__Stored data entries__:
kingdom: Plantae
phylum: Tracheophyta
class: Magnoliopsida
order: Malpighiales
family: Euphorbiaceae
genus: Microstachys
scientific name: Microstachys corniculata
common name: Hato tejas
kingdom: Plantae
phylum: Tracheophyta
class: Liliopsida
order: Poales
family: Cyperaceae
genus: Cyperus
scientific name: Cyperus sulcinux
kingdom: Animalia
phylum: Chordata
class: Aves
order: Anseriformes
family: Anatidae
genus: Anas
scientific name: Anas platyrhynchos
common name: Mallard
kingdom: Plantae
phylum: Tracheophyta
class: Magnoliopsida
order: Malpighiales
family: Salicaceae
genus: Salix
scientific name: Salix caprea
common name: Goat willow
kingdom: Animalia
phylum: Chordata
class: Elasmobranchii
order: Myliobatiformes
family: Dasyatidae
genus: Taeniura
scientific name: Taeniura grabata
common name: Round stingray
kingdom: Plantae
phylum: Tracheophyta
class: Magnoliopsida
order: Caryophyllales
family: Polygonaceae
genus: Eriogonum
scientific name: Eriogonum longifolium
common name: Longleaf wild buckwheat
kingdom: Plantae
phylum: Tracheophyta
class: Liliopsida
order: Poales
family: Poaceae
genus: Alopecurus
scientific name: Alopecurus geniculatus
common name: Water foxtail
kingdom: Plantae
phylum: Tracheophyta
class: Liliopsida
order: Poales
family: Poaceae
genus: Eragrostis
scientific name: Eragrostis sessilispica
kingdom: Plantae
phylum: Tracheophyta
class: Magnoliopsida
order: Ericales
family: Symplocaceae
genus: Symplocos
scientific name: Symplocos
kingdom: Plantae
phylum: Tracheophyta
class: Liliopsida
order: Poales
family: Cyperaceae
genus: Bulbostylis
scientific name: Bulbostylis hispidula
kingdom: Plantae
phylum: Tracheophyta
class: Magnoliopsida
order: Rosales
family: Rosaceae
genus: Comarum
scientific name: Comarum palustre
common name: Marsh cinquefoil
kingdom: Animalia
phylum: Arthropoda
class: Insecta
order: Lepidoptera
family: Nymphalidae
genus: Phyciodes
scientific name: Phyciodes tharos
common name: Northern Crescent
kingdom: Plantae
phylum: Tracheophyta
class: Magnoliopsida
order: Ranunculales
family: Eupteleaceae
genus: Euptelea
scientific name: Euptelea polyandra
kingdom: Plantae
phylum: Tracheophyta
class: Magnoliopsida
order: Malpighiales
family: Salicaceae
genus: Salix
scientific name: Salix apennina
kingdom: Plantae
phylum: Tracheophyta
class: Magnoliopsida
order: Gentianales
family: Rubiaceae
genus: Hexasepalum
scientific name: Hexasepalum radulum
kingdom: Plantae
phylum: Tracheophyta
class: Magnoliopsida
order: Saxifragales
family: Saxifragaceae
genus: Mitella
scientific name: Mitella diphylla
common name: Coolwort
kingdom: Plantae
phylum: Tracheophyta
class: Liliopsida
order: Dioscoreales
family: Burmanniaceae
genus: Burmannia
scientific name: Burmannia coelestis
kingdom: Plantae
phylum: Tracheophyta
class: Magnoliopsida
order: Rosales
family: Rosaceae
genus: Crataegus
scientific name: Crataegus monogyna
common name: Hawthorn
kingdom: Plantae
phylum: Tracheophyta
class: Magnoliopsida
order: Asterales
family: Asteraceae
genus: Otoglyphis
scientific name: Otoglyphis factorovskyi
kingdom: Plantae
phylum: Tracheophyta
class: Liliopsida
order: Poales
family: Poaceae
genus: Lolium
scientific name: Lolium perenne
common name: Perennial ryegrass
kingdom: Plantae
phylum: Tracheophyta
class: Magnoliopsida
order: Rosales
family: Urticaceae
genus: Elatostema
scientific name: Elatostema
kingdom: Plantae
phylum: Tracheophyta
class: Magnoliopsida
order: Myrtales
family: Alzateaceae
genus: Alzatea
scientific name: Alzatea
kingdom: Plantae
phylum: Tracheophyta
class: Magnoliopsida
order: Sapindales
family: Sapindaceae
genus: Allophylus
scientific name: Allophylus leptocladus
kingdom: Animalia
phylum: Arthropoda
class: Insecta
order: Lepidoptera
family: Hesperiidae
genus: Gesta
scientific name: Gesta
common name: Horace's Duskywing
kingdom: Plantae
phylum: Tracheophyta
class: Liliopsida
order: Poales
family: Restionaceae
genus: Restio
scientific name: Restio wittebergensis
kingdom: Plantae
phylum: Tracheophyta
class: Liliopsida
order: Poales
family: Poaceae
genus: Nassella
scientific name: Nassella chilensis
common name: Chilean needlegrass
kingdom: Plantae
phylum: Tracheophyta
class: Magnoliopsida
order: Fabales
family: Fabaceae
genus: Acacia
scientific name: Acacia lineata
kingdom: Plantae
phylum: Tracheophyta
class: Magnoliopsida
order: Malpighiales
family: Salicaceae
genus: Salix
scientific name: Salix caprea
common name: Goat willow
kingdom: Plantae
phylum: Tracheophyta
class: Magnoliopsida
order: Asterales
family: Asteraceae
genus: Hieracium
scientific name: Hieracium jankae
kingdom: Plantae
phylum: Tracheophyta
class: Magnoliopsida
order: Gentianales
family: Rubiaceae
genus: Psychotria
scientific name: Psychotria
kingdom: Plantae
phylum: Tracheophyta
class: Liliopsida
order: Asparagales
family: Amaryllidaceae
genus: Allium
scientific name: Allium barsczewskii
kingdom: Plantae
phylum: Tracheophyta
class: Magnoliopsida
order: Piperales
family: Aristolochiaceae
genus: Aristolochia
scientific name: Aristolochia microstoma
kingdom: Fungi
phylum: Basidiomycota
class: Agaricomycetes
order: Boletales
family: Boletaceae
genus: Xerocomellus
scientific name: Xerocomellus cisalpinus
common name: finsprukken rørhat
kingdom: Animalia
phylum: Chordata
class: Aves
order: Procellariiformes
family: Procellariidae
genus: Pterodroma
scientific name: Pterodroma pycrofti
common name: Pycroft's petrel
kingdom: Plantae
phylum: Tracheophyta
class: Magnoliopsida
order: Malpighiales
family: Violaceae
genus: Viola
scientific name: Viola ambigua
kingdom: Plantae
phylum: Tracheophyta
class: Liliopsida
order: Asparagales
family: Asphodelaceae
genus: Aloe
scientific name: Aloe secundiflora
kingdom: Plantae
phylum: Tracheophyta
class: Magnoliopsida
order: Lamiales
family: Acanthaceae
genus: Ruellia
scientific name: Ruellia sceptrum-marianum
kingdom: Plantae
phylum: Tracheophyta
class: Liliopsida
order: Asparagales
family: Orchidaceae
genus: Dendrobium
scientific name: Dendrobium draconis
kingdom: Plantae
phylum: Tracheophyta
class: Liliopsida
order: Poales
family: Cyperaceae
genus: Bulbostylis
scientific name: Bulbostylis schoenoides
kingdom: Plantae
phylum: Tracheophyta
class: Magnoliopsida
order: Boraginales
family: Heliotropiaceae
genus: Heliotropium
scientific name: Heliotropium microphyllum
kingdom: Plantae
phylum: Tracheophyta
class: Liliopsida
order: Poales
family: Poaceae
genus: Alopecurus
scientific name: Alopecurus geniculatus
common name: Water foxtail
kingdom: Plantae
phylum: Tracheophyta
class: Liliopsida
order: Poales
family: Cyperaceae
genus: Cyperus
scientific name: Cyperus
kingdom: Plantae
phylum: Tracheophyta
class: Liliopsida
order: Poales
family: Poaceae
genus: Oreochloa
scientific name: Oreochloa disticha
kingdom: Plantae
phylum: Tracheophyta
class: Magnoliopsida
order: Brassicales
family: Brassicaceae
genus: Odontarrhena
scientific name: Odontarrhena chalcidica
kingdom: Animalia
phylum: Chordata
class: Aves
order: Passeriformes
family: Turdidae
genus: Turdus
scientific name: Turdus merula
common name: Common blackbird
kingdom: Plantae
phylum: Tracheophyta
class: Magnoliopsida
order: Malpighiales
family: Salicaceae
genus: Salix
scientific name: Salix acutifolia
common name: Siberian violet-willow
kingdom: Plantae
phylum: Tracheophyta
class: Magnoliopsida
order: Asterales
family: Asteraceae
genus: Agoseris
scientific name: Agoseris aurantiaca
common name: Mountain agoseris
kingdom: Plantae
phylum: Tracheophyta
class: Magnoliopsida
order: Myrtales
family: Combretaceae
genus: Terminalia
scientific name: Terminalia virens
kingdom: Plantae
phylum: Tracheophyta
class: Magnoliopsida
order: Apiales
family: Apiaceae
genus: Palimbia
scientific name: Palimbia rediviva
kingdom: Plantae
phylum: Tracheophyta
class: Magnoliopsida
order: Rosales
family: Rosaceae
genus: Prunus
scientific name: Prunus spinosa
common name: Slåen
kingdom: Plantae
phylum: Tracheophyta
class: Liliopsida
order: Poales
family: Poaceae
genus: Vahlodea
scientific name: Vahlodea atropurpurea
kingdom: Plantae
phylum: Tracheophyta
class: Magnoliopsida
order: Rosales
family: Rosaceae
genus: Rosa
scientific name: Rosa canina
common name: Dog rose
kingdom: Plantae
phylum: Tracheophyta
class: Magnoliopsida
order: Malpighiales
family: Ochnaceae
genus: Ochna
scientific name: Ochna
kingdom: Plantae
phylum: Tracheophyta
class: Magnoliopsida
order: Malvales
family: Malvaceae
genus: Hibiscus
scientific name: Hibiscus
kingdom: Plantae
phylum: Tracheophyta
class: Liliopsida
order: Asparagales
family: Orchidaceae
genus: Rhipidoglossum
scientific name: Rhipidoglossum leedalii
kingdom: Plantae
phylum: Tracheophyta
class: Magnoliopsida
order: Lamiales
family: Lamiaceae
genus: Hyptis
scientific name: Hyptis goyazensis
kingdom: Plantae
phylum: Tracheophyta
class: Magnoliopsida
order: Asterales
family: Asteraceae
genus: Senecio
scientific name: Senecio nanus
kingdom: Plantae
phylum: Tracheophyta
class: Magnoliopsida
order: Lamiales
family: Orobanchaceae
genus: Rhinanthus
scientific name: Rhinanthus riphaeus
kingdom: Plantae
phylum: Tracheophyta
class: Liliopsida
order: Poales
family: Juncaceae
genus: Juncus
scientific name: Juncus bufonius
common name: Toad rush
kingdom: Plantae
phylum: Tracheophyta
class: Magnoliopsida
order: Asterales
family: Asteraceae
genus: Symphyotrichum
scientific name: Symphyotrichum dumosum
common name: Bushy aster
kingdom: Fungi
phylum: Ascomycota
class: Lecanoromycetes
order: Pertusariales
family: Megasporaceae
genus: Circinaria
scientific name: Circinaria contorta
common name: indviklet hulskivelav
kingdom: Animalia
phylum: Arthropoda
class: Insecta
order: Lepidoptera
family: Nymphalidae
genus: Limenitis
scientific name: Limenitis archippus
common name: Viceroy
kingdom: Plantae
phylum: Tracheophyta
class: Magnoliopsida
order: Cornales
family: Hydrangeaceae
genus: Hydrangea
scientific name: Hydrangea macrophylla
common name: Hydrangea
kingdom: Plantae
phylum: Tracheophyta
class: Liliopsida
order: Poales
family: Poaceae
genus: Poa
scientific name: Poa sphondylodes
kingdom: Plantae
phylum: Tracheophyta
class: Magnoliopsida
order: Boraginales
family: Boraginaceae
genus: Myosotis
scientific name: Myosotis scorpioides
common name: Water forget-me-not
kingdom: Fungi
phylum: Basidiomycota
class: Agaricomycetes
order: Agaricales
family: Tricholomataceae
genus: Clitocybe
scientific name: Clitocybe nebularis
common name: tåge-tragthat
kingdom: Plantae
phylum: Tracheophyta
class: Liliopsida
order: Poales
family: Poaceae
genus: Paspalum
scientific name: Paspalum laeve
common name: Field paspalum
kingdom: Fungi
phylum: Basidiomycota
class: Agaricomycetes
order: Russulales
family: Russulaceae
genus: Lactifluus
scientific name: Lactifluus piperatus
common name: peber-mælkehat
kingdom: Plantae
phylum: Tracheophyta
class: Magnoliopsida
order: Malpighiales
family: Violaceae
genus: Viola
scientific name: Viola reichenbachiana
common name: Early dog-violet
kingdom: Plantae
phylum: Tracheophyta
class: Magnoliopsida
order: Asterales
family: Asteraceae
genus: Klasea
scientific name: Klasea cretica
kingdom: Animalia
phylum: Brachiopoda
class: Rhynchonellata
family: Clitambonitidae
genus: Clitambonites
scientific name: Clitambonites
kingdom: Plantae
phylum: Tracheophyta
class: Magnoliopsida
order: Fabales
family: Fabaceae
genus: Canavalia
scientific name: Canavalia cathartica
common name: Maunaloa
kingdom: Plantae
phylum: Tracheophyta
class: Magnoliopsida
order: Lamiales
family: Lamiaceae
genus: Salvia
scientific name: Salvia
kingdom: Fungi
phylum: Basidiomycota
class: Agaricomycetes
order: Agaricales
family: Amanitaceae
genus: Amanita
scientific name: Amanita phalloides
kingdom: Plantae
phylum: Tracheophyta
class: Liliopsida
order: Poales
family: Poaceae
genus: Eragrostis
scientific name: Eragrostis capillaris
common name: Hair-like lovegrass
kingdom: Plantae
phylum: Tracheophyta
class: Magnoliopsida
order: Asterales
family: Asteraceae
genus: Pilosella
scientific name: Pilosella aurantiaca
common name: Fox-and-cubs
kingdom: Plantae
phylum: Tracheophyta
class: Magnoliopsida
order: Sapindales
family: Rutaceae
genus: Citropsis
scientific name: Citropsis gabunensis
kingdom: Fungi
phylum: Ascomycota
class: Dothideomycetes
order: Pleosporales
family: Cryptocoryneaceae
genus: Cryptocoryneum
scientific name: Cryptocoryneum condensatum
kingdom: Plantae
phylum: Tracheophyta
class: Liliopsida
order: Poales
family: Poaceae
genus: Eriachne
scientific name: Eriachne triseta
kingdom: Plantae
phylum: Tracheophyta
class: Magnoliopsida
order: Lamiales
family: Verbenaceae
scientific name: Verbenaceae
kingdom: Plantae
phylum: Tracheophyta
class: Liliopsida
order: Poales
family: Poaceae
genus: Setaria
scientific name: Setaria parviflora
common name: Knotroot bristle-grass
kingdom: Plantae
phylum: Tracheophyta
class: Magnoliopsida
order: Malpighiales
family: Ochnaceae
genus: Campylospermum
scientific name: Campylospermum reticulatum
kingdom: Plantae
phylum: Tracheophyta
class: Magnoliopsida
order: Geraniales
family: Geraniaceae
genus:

__What is expected__: Please repeat the lines in the records above verbatim, starting at the line that contains "family: Hydrangeaceae" and ending at the line that contains "scientific name: Clitocybe nebularis".

__Task result__:
family: Hydrangeaceae
genus: Hydrangea
scientific name: Hydrangea macrophylla
common name: Hydrangea
kingdom: Plantae
phylum: Tracheophyta
class: Liliopsida
order: Poales
family: Poaceae
genus: Poa
scientific name: Poa sphondylodes
kingdom: Plantae
phylum: Tracheophyta
class: Magnoliopsida
order: Boraginales
family: Boraginaceae
genus: Myosotis
scientific name: Myosotis scorpioides
common name: Water forget-me-not
kingdom: Fungi
phylum: Basidiomycota
class: Agaricomycetes
order: Agaricales
family: Tricholomataceae
genus: Clitocybe
scientific name: Clitocybe nebularis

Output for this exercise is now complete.